- **Task requirements**: Please repeat all the entries. Nothing may differ.

Dataset entries:
▬▬▬▬▬▬▬▬▬▬

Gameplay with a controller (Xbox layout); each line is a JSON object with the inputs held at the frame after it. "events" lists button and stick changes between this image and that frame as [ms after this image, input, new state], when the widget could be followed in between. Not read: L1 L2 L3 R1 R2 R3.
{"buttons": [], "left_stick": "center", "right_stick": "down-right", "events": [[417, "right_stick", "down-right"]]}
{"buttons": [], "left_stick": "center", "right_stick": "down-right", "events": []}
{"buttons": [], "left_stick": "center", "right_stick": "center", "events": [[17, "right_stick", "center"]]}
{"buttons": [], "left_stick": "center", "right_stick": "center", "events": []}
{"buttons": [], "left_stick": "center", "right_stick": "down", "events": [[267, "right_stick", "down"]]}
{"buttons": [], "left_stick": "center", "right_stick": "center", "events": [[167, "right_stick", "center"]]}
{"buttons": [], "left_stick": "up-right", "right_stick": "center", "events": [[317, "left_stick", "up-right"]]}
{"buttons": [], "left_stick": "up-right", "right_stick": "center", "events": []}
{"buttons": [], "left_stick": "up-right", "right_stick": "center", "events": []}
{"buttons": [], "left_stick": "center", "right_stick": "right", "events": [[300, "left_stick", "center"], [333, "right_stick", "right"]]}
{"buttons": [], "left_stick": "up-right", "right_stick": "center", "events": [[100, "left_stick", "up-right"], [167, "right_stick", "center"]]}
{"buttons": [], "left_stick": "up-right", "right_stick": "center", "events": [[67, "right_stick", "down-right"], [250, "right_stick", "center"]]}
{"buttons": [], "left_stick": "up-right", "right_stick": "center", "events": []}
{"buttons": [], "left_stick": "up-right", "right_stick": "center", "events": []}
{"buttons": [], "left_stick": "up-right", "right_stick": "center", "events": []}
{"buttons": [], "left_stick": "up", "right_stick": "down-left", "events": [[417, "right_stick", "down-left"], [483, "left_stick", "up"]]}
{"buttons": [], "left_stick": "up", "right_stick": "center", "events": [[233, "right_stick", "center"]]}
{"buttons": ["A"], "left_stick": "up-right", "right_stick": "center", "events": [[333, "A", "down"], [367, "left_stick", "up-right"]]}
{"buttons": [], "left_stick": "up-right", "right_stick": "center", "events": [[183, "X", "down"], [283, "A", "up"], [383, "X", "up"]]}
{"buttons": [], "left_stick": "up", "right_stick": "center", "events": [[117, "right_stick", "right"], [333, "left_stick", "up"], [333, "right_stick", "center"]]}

▬▬▬▬▬▬▬▬▬▬

- **Task result**:
Gameplay with a controller (Xbox layout); each line is a JSON object with the inputs held at the frame after it. "events" lists button and stick changes between this image and that frame as [ms after this image, input, new state], when the widget could be followed in between. Not read: L1 L2 L3 R1 R2 R3.
{"buttons": [], "left_stick": "center", "right_stick": "down-right", "events": [[417, "right_stick", "down-right"]]}
{"buttons": [], "left_stick": "center", "right_stick": "down-right", "events": []}
{"buttons": [], "left_stick": "center", "right_stick": "center", "events": [[17, "right_stick", "center"]]}
{"buttons": [], "left_stick": "center", "right_stick": "center", "events": []}
{"buttons": [], "left_stick": "center", "right_stick": "down", "events": [[267, "right_stick", "down"]]}
{"buttons": [], "left_stick": "center", "right_stick": "center", "events": [[167, "right_stick", "center"]]}
{"buttons": [], "left_stick": "up-right", "right_stick": "center", "events": [[317, "left_stick", "up-right"]]}
{"buttons": [], "left_stick": "up-right", "right_stick": "center", "events": []}
{"buttons": [], "left_stick": "up-right", "right_stick": "center", "events": []}
{"buttons": [], "left_stick": "center", "right_stick": "right", "events": [[300, "left_stick", "center"], [333, "right_stick", "right"]]}
{"buttons": [], "left_stick": "up-right", "right_stick": "center", "events": [[100, "left_stick", "up-right"], [167, "right_stick", "center"]]}
{"buttons": [], "left_stick": "up-right", "right_stick": "center", "events": [[67, "right_stick", "down-right"], [250, "right_stick", "center"]]}
{"buttons": [], "left_stick": "up-right", "right_stick": "center", "events": []}
{"buttons": [], "left_stick": "up-right", "right_stick": "center", "events": []}
{"buttons": [], "left_stick": "up-right", "right_stick": "center", "events": []}
{"buttons": [], "left_stick": "up", "right_stick": "down-left", "events": [[417, "right_stick", "down-left"], [483, "left_stick", "up"]]}
{"buttons": [], "left_stick": "up", "right_stick": "center", "events": [[233, "right_stick", "center"]]}
{"buttons": ["A"], "left_stick": "up-right", "right_stick": "center", "events": [[333, "A", "down"], [367, "left_stick", "up-right"]]}
{"buttons": [], "left_stick": "up-right", "right_stick": "center", "events": [[183, "X", "down"], [283, "A", "up"], [383, "X", "up"]]}
{"buttons": [], "left_stick": "up", "right_stick": "center", "events": [[117, "right_stick", "right"], [333, "left_stick", "up"], [333, "right_stick", "center"]]}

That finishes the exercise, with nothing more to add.